Segment Start: Excerpted records
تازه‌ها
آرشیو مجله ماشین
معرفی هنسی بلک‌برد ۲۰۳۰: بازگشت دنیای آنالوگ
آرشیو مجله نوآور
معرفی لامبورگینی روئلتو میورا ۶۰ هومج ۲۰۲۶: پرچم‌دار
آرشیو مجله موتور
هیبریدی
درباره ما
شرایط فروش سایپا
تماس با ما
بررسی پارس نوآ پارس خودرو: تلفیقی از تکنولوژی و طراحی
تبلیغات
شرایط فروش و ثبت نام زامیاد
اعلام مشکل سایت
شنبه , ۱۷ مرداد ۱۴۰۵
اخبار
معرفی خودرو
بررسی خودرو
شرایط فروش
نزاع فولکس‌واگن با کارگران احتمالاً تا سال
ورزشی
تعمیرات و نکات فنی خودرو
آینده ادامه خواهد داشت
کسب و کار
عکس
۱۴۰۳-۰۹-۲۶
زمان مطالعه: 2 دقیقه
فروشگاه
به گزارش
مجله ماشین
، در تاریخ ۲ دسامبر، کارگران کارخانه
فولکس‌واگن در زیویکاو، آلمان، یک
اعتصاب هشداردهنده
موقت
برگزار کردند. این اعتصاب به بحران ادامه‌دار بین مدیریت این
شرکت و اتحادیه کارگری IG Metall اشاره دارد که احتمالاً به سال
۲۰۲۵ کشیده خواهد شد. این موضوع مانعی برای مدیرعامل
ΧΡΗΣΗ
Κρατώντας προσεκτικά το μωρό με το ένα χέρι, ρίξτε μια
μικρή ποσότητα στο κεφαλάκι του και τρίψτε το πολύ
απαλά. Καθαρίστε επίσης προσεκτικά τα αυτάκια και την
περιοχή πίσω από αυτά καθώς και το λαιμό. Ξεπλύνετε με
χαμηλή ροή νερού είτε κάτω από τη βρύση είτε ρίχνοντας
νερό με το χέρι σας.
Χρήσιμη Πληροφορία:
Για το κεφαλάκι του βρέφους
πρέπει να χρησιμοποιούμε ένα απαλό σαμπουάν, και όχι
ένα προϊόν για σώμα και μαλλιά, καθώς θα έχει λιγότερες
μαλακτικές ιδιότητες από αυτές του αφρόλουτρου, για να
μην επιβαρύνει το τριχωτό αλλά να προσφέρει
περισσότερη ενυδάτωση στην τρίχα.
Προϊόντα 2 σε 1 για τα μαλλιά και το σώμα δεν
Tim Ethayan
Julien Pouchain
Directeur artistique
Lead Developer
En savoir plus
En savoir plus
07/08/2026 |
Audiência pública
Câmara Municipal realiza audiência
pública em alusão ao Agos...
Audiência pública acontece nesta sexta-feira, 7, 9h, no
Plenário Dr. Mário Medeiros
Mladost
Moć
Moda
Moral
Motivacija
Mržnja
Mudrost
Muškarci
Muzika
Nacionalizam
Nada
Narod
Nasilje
Segment End: Excerpted records
Retype all of the data exactly. Leave nothing out.

تازه‌ها
آرشیو مجله ماشین
معرفی هنسی بلک‌برد ۲۰۳۰: بازگشت دنیای آنالوگ
آرشیو مجله نوآور
معرفی لامبورگینی روئلتو میورا ۶۰ هومج ۲۰۲۶: پرچم‌دار
آرشیو مجله موتور
هیبریدی
درباره ما
شرایط فروش سایپا
تماس با ما
بررسی پارس نوآ پارس خودرو: تلفیقی از تکنولوژی و طراحی
تبلیغات
شرایط فروش و ثبت نام زامیاد
اعلام مشکل سایت
شنبه , ۱۷ مرداد ۱۴۰۵
اخبار
معرفی خودرو
بررسی خودرو
شرایط فروش
نزاع فولکس‌واگن با کارگران احتمالاً تا سال
ورزشی
تعمیرات و نکات فنی خودرو
آینده ادامه خواهد داشت
کسب و کار
عکس
۱۴۰۳-۰۹-۲۶
زمان مطالعه: 2 دقیقه
فروشگاه
به گزارش
مجله ماشین
، در تاریخ ۲ دسامبر، کارگران کارخانه
فولکس‌واگن در زیویکاو، آلمان، یک
اعتصاب هشداردهنده
موقت
برگزار کردند. این اعتصاب به بحران ادامه‌دار بین مدیریت این
شرکت و اتحادیه کارگری IG Metall اشاره دارد که احتمالاً به سال
۲۰۲۵ کشیده خواهد شد. این موضوع مانعی برای مدیرعامل
ΧΡΗΣΗ
Κρατώντας προσεκτικά το μωρό με το ένα χέρι, ρίξτε μια
μικρή ποσότητα στο κεφαλάκι του και τρίψτε το πολύ
απαλά. Καθαρίστε επίσης προσεκτικά τα αυτάκια και την
περιοχή πίσω από αυτά καθώς και το λαιμό. Ξεπλύνετε με
χαμηλή ροή νερού είτε κάτω από τη βρύση είτε ρίχνοντας
νερό με το χέρι σας.
Χρήσιμη Πληροφορία:
Για το κεφαλάκι του βρέφους
πρέπει να χρησιμοποιούμε ένα απαλό σαμπουάν, και όχι
ένα προϊόν για σώμα και μαλλιά, καθώς θα έχει λιγότερες
μαλακτικές ιδιότητες από αυτές του αφρόλουτρου, για να
μην επιβαρύνει το τριχωτό αλλά να προσφέρει
περισσότερη ενυδάτωση στην τρίχα.
Προϊόντα 2 σε 1 για τα μαλλιά και το σώμα δεν
Tim Ethayan
Julien Pouchain
Directeur artistique
Lead Developer
En savoir plus
En savoir plus
07/08/2026 |
Audiência pública
Câmara Municipal realiza audiência
pública em alusão ao Agos...
Audiência pública acontece nesta sexta-feira, 7, 9h, no
Plenário Dr. Mário Medeiros
Mladost
Moć
Moda
Moral
Motivacija
Mržnja
Mudrost
Muškarci
Muzika
Nacionalizam
Nada
Narod
Nasilje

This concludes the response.